En esta exploración de varias capas del territorio, pareciera natural que emerjan el agua, el viento, la tierra y el fuego como los sustentos en donde finalmente se cohesionan milenios completos de historia. Ahí Quagliata conecta a su mujer desnuda con una sexualidad que la une al territorio. Hiroshi Teshigahara, en La mujer de arena (1964), también convierte los cuerpos en extensiones de lo natural, con pieles que se someten constantemente a la lluvia, a la arena y a una luz que tiene la capacidad de integrar esa materia como parte de una sola vida, de una sola respiración, de un solo encuentro sexual. Así se perciben también las transiciones en la percepción de Henry Spencer en Eraserhead (1977), quien se escapa constantemente de una cotidianidad aplastante para refugiarse en una materia terrosa, llena de deformidades que son vistas fundamentalmente como sagradas. '¡Ya México no existirá más!' se sustenta en toda una cosmovisión prehispánica que no solamente es fértil para el crecimiento de la película, sino como el surco arado de un origen que resiste el paso violento de las ciudades en su agitación perpetua. Ahí en el fondo, la serpiente sigue reptando en el mito, en el sexo, incluso en la ritualidad de la comida, de los tamales en los que el maíz resguarda la carne de los animales. Kaneto Shindô también construyó un camino desde las profundidades hacia el exterior, por la vía de la aparición fantasmagórica, por intermediación de la bruja tradicional Onibaba (1962), una vieja hechicera que funge como médium para matar y conseguir de sus víctimas la vida que la alimenta. Ese ritual persiste para Quagliata, quien pone a girar su película sobre la columna de una mujer que se convulsiona al percibir su esencia, ávida por absorber la materia y la energía circundantes para sobrevivir.

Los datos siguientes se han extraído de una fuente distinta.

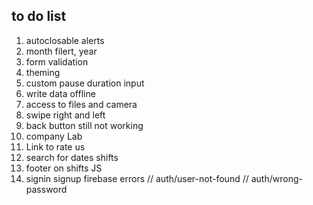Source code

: ## to do list
1. autoclosable alerts
3. month filert, year
8. form validation
11. theming
12. custom pause duration input
13. write data offline
15. access to files and camera
16. swipe right and left
18. back button still not working
19. company Lab
20. Link to rate us
21. search for dates shifts
22. footer on shifts JS
23. signin signup firebase errors
  // auth/user-not-found
  // auth/wrong-password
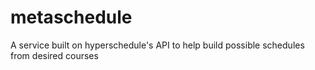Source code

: # metaschedule
A service built on hyperschedule's API to help build possible schedules from desired courses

'¡Ya México no existirá más!' aprovecha la conductividad del experimental para representar la experiencia de esa percepción usualmente separada de la conciencia, en disociaciones fílmicas que representan diferentes experiencias sensoriales que coexisten en nuestro paso por el mundo. Las transiciones, las sobreimpresiones, la disociación de imagen y sonido, la animación, la escenificación y el registro documental suman los recursos suficientes para pintar el cuadro cinematográfico completo: la Ciudad de México, esa suma interminable de mantos sobrepuestos que sostienen la existencia compleja de cada ser que la habita. El paso traumático a través de un espacio que ilumina en las convulsiones. Annalisa D. Quagliata Blanco cruza lo contemporáneo con lo antiguo. Enlaza toda la historia; las venas y las arterias de una sociedad en la que suenan carcajadas, gritos, lamentos y rugidos que surgen desde las vísceras. Un escenario en el que lo popular también es lo esencial, con mil caras de la misma herencia permeada en el territorio. En la película, la mirada es más amplia que la de la visión biológica y se extiende a la percepción, no solo al acervo de la conciencia, sino también al de la memoria y al de la imaginación. En la Ciudad de México, esa confabulación puede ser incluso inenarrable porque, más allá de la narrativa, prima la expresión, que es un vehículo infinito.